2021 Maine Question 1

Results
| Choice | Votes | % |
| Yes | 243,943 | 59.20% |
| No | 168,143 | 40.80% |
| Total votes | 412,086 | 100.00% |
| Yes 70-80% 60-70% 50-60% | No 50-60% |

= 2021 Maine Question 1 =

Maine Question 1, the Legislative Approval of Certain Electric Transmission Lines Initiative, was on the ballot in Maine as an indirect initiated state statute on November 2, 2021. It was approved, with 59.20% voting in favor, but was ultimately unsuccessful in its main goal to block construction of the New England Clean Energy Connect powerline, due to subsequent legal action.

==Contents==
The measure appeared on the ballot as follows:

Do you want to ban the construction of high-impact electric transmission lines in the Upper Kennebec Region and to require the Legislature to approve all other such projects anywhere in Maine, both retroactively to 2020, and to require the Legislature, retroactively to 2014, to approve by a two-thirds vote such projects using public land?

==Results==
The measure was approved with about 59% of the vote.

Question 1
| Choice |  | Votes | % |
|---|---|---|---|
| For |  | 243,943 | 59.20 |
| Against |  | 168,143 | 40.80 |
| Total |  | 412,086 | 100.00 |

== Aftermath ==
Developers of the New England Clean Energy Connect sued on November 3, 2021, the day after the referendum, to assert that the law established by the referendum could not be retroactively applied to their project due to construction being far enough along, referred to as "vested rights" in the project.
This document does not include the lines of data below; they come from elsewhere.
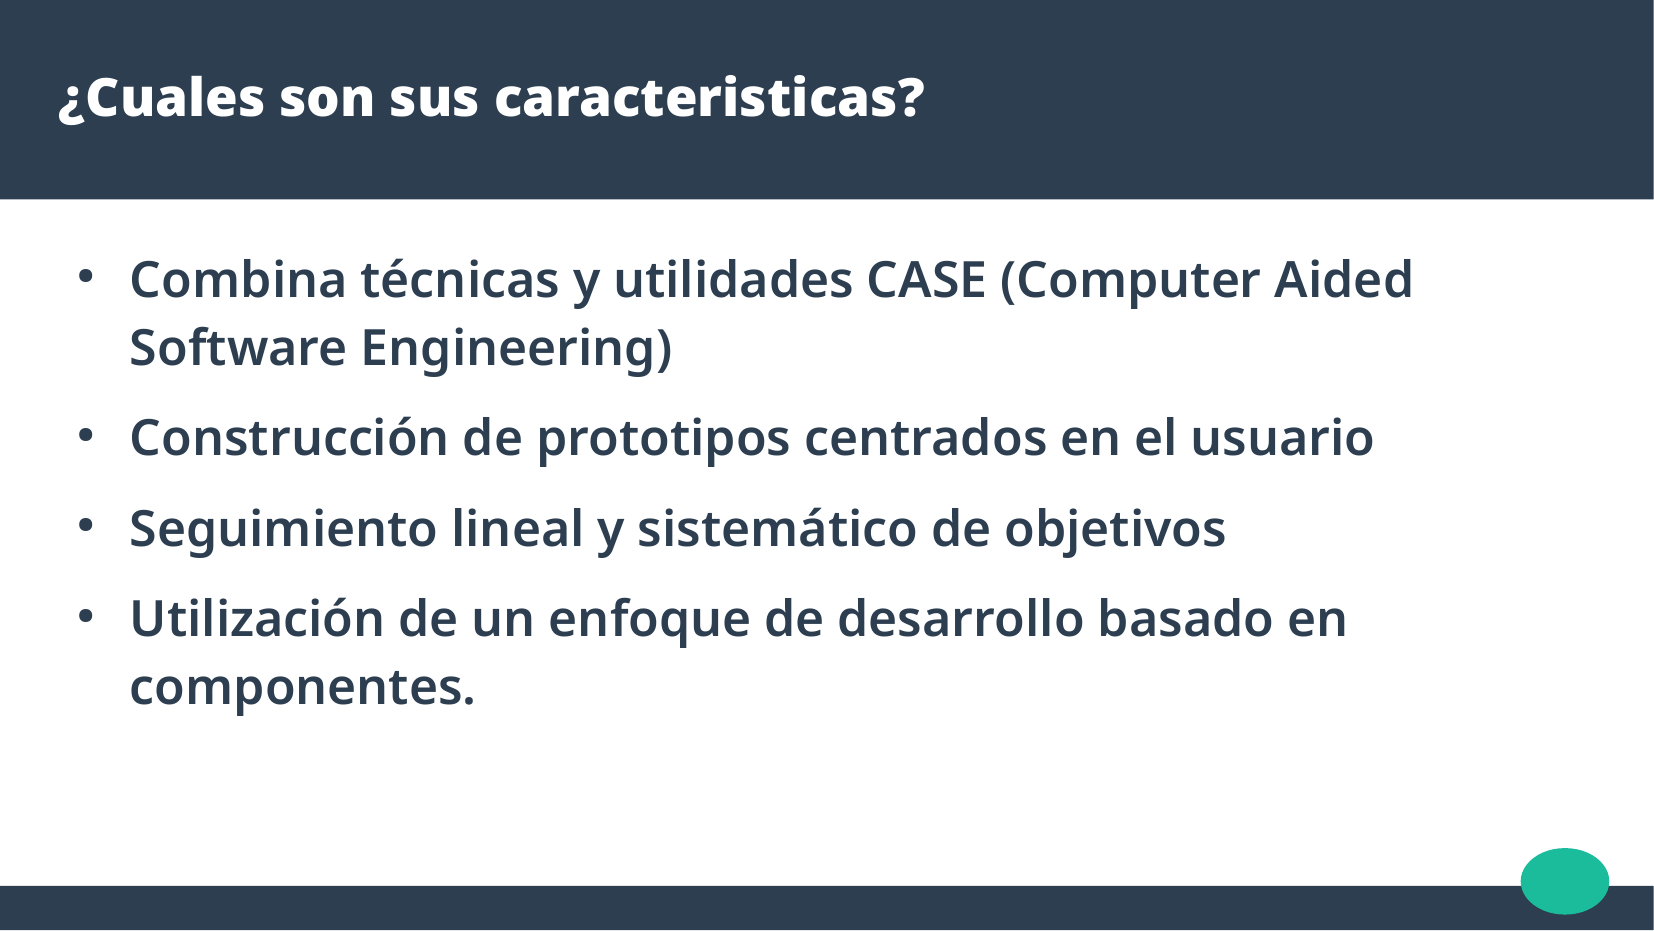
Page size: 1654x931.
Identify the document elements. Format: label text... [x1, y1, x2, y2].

title ¿Cuales son sus caracteristicas? [59, 37, 1595, 156]
list Combina técnicas y utilidades CASE (Computer Aided Software Engineering) Construcción de prototipos centrados en el usuario Seguimiento lineal y sistemático de objetivos Utilización de un enfoque de desarrollo basado en componentes. [59, 243, 1595, 864]
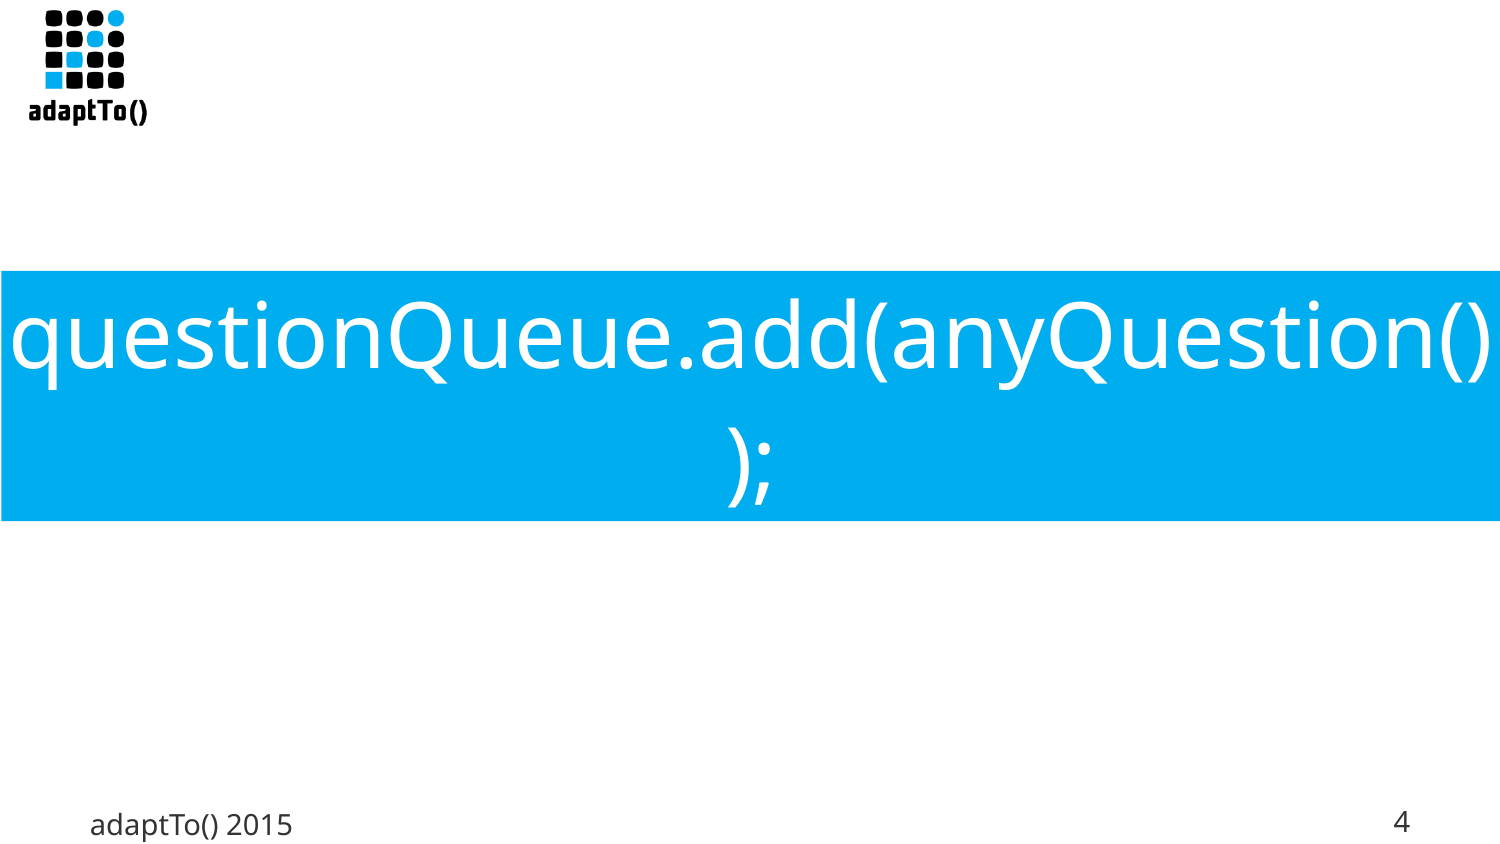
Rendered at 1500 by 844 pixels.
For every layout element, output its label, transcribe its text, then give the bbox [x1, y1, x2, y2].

picture [27, 6, 148, 127]
title questionQueue.add(anyQuestion()); [1, 298, 1500, 494]
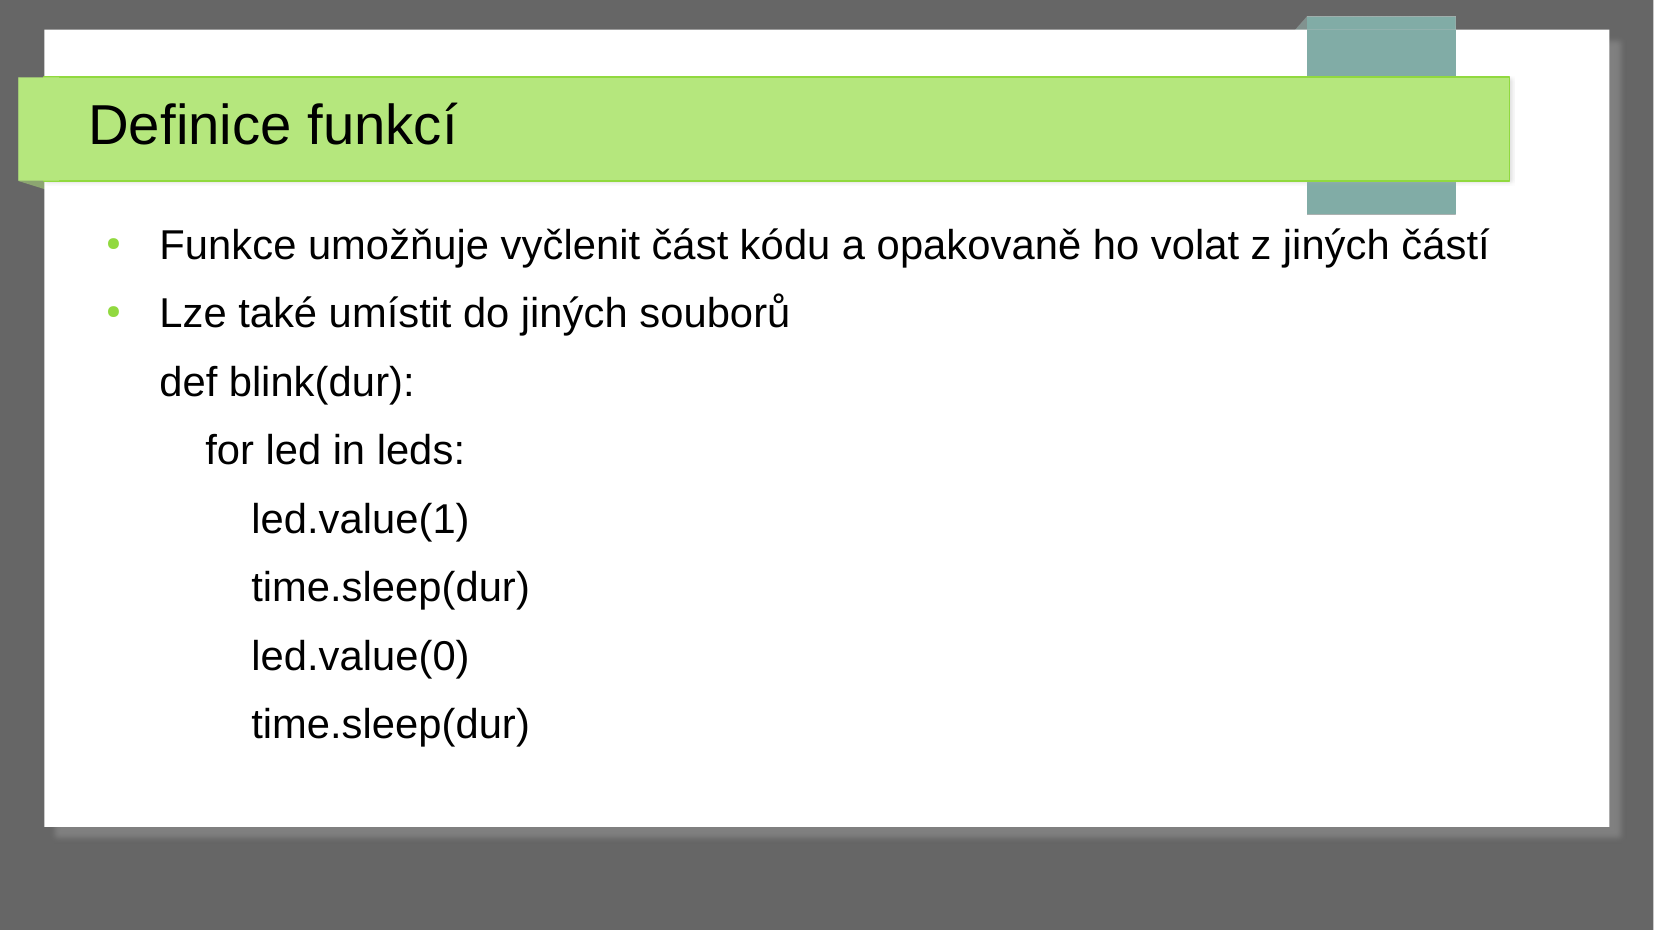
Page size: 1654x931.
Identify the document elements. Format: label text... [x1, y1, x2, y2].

list Funkce umožňuje vyčlenit část kódu a opakovaně ho volat z jiných částí Lze také umístit do jiných souborů def blink(dur): for led in leds: led.value(1) time.sleep(dur) led.value(0) time.sleep(dur) [88, 221, 1565, 813]
title Definice funkcí [88, 73, 1506, 178]
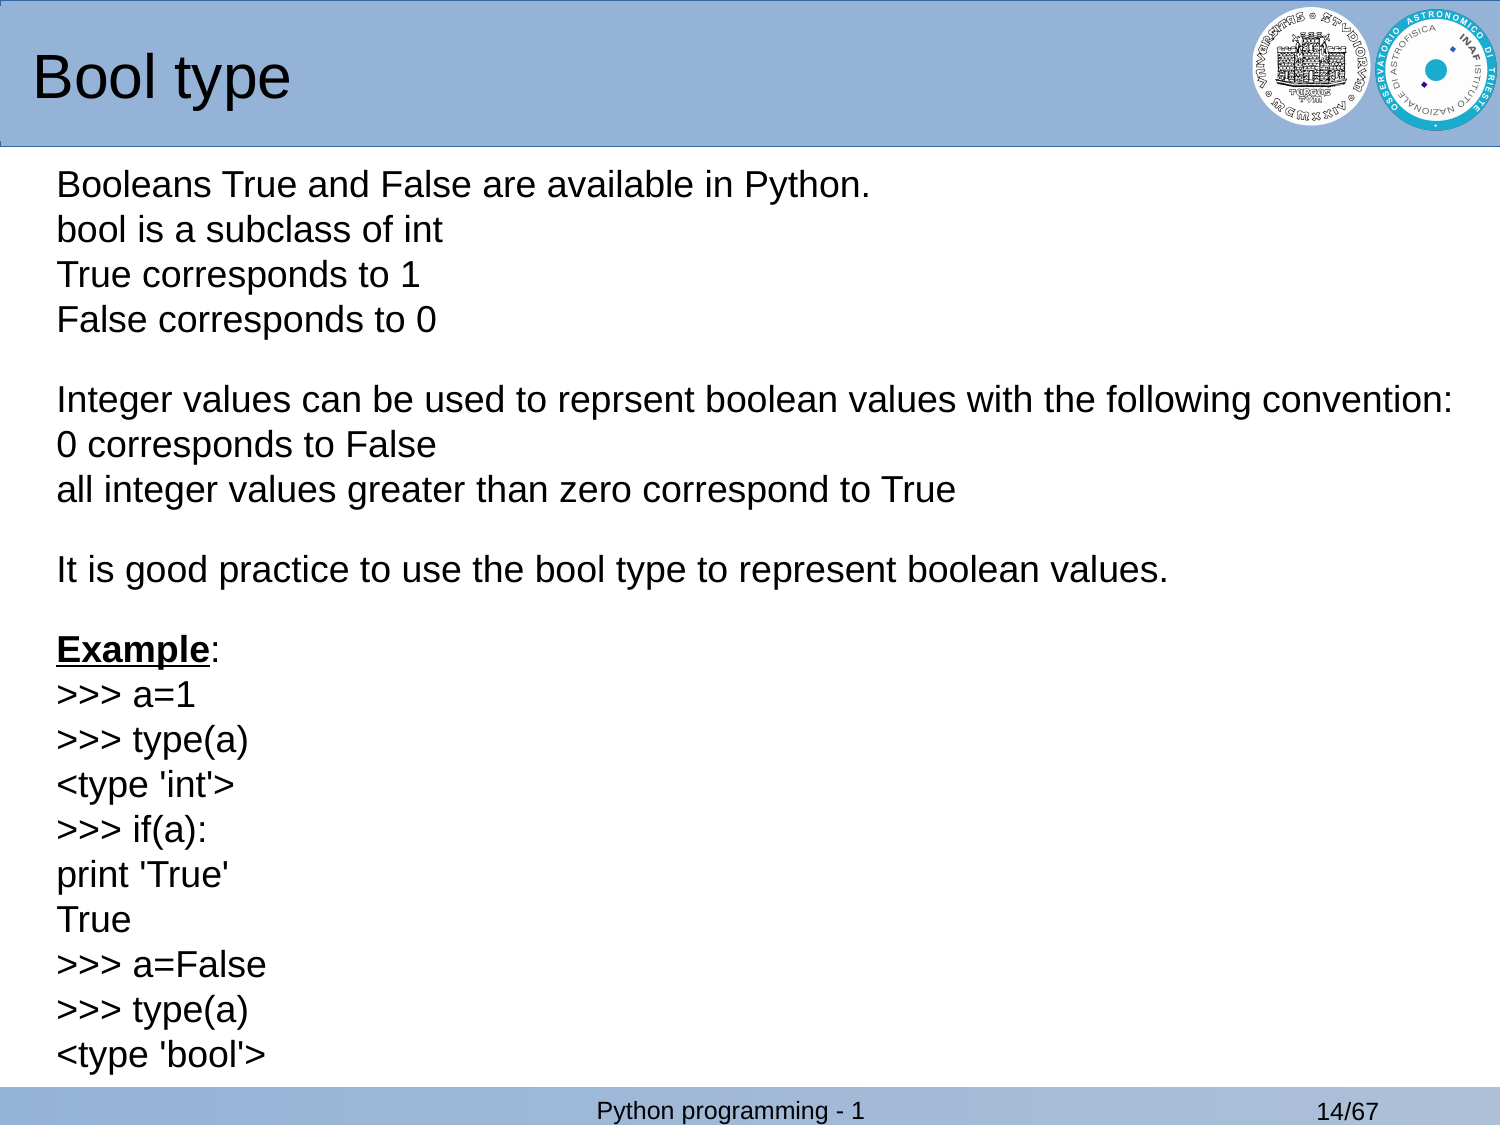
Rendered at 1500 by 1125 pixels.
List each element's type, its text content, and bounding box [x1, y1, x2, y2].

list Booleans True and False are available in Python. bool is a subclass of int True corresponds to 1 False corresponds to 0 Integer values can be used to reprsent boolean values with the following convention: 0 corresponds to False all integer values greater than zero correspond to True It is good practice to use the bool type to represent boolean values. Example: >>> a=1 >>> type(a) <type 'int'> >>> if(a): print 'True' True >>> a=False >>> type(a) <type 'bool'> [41, 152, 1500, 1065]
picture [1253, 0, 1500, 152]
text_box Bool type [0, 5, 1253, 141]
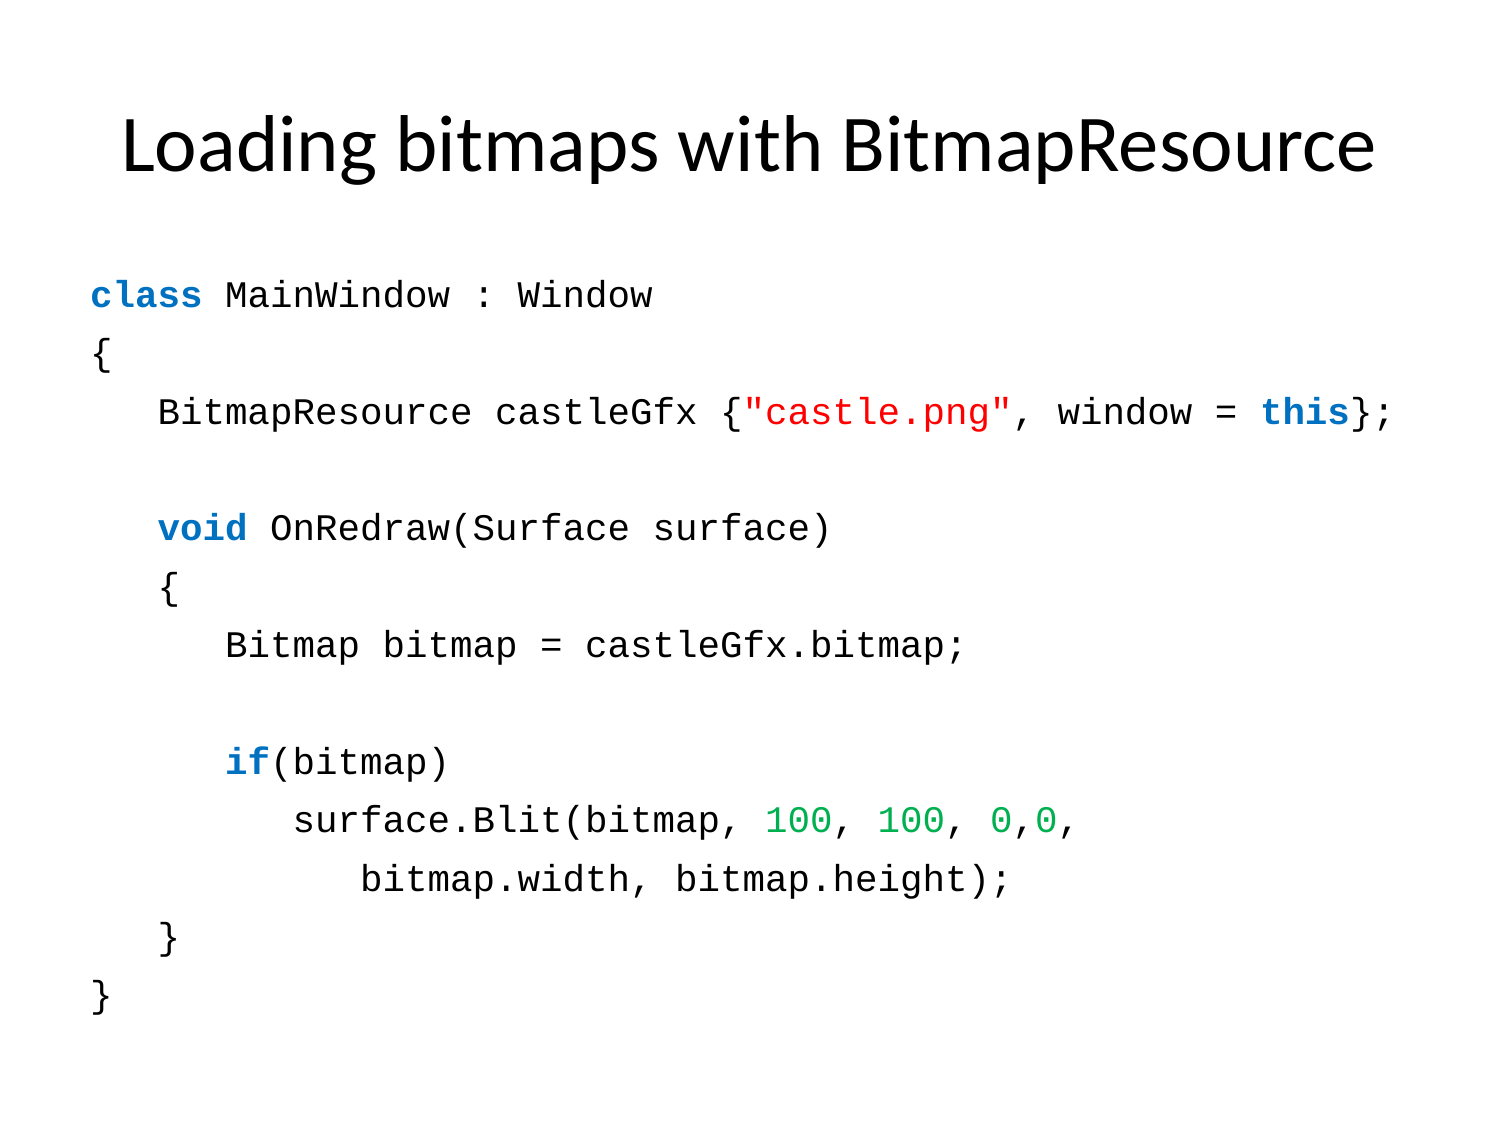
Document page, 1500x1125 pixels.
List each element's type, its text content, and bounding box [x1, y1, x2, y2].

After a trial, on April 20, 2023, a jury unanimously agreed, eventually allowing construction on the power line to resume.
A lawsuit to pull the federal permits issued to the project was denied in March 2025, ending the last legal challenge to the project. Construction will be completed by the end of 2025, with the corridor coming online in 2026 after a testing period.